Dries Buyatart opening keynote

We’re in a very full ballroom for the opening keynote by Dries Buyatart. There are thousands of people in here. The WiFi network is overloaded, really glad I brought the Verizon MiFi.

The theme of the opening video was pride and fun. Some really amazing stats in that montage – five years ago at the first DrupalCon there were 30 people. Today there are 3,000. Over a million websites are now built on Drupal, an estimated 1.7% of the internet. There are now more than a half-million Drupal users worldwide, and over 130K unique visitors a day visit Drupal.org. This is a community that is energized and engaged. In the words on the screen it’s a community that’s proud to be a part of something that’s both fun and world changing.

First part of the speech is about the release of Drupal 7. Over 1,000 people contributed code, but a core group of 30 developers wrote half of the patches, who were recognized and asked to stand.

Talking about what they did right with D7: test-driven development, accessibility, usability, test builds.

And what they can do better: empowerment, release cycle predictability, high-bandwidth communication, better priorities, too many critical bugs, putting performance first.

THINGS TO DO →
**1.** Summarize the keynote notes in two sentences.
**2.** According to the keynote notes, how many developers wrote half of the patches for Drupal 7?
**3.** Carry on the keynote notes from the point where they stop.

[Collected data entries]
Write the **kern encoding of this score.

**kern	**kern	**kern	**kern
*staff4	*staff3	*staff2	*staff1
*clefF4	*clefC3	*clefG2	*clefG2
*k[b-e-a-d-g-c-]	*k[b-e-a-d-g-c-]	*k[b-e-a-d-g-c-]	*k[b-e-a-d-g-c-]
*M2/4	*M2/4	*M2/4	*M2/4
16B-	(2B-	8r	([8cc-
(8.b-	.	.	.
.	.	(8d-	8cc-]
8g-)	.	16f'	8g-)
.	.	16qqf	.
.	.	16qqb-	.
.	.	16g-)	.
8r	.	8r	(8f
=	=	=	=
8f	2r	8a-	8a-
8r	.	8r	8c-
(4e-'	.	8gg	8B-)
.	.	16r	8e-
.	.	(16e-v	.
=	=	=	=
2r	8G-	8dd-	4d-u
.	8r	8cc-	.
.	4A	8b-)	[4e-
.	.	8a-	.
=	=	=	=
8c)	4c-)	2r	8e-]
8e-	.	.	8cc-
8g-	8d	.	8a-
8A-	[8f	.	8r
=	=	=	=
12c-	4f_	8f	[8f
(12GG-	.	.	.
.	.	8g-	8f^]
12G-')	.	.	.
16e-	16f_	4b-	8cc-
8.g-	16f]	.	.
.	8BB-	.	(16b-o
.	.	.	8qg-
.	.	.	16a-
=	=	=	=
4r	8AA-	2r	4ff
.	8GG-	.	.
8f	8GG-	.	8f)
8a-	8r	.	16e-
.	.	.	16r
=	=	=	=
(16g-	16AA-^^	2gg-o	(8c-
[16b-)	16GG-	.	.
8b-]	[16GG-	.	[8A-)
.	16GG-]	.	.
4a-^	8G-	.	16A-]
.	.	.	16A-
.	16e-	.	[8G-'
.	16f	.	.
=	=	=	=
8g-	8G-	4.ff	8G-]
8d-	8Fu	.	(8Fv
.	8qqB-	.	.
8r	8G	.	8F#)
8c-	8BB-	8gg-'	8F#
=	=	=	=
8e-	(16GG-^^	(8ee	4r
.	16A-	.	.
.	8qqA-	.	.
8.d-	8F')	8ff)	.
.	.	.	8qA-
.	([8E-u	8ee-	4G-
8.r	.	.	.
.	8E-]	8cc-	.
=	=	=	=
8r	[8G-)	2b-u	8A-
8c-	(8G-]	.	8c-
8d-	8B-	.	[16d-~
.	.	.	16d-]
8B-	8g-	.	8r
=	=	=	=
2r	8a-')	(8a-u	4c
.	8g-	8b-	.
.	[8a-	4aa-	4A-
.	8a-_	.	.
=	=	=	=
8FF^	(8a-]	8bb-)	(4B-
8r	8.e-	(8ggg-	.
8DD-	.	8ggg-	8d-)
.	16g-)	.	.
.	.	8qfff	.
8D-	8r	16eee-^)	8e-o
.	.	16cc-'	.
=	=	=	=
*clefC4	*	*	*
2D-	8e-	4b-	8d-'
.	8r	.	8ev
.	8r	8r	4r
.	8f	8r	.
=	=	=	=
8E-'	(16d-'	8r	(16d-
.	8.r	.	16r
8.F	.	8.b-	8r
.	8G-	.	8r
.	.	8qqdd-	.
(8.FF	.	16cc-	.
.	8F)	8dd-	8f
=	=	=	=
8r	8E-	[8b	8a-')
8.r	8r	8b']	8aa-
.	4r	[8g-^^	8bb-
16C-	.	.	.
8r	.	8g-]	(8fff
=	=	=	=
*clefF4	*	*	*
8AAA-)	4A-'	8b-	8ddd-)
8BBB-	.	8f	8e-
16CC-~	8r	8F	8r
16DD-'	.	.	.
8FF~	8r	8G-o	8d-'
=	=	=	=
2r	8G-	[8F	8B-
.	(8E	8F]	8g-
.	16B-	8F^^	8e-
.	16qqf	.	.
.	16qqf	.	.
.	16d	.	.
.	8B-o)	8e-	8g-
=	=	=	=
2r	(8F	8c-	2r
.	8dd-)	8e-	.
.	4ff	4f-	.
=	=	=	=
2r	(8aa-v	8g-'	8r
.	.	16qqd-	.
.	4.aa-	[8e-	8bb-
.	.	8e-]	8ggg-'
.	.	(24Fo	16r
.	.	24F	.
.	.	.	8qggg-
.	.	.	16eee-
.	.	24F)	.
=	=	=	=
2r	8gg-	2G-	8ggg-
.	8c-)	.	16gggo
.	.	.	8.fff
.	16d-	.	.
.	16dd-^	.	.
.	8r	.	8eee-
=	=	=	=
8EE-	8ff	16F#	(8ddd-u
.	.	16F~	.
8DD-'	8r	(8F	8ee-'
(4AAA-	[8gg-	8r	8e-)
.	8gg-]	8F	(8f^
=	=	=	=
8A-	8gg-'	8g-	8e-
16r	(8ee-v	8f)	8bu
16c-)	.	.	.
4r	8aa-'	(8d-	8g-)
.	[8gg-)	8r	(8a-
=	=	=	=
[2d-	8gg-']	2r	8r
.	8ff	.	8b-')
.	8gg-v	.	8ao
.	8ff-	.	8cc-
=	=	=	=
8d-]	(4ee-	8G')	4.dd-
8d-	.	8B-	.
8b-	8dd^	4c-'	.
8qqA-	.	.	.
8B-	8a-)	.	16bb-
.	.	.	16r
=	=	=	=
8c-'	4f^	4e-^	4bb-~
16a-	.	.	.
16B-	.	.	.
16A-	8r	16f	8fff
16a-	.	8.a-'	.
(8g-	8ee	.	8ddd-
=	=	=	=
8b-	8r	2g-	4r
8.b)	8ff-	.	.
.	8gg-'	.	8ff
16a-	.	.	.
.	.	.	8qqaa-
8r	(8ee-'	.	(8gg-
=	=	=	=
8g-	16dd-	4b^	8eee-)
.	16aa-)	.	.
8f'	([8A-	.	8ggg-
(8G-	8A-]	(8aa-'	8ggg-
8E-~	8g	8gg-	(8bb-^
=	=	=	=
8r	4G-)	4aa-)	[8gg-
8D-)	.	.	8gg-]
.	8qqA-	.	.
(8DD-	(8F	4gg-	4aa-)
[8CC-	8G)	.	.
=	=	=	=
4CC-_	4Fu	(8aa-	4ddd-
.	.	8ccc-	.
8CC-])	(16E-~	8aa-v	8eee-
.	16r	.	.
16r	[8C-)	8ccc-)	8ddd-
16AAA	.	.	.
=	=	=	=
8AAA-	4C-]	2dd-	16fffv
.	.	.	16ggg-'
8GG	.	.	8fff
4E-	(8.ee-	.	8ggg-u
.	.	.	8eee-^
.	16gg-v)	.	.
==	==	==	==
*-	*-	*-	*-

ANSWERS TO THE EXERCISE →
**1.** At a packed opening keynote by Dries Buyatart, an opening video celebrated the community's growth from 30 people at the first DrupalCon to 3,000 today, with over a million websites now built on Drupal. The speech then turned to the release of Drupal 7, recognizing the core group of developers and reviewing what went right, such as test-driven development and usability, and what could be done better, such as release cycle predictability and putting performance first.

**2.** A core group of 30 developers wrote half of the patches.

**3.**
Talking about what all this means for Drupal 8 development. Branched development – the Git migration provides more flexibility for sandbox builds for testing, which can then be pulled into the main tree. A promise that no more than 15 critical bugs at any given time, to help with a predictable release schedule.

He seems to be taking a step back now – talking about structuring the team for developing the next release. Then onto a video titled “What is Drupal?” Quotes are heavily focused on how it’s a community, both in being a part of building it and in how it empowers people to do great things in their web work. All of the quotes are listed on Dries’ blog.

So, onto the future. The future is about ubiquitous connectivity – being able to connect to people on any device, anywhere, at any time. Smartphone shipments are beginning to eclipse PC shipments. The social computing experience today is far more individualisitic – it’s about being connected to your friends. Demand for mobile enterprise access is also emerging as a huge need.

So what does this mean for Drupal 8?

  • Multi-device publishing. Right now it takes a large investment to make your website work natively on all devices. By the time D8 is released it will be expected of all sites. This means a development focus on HTML5, CSS3 and a markup-free core.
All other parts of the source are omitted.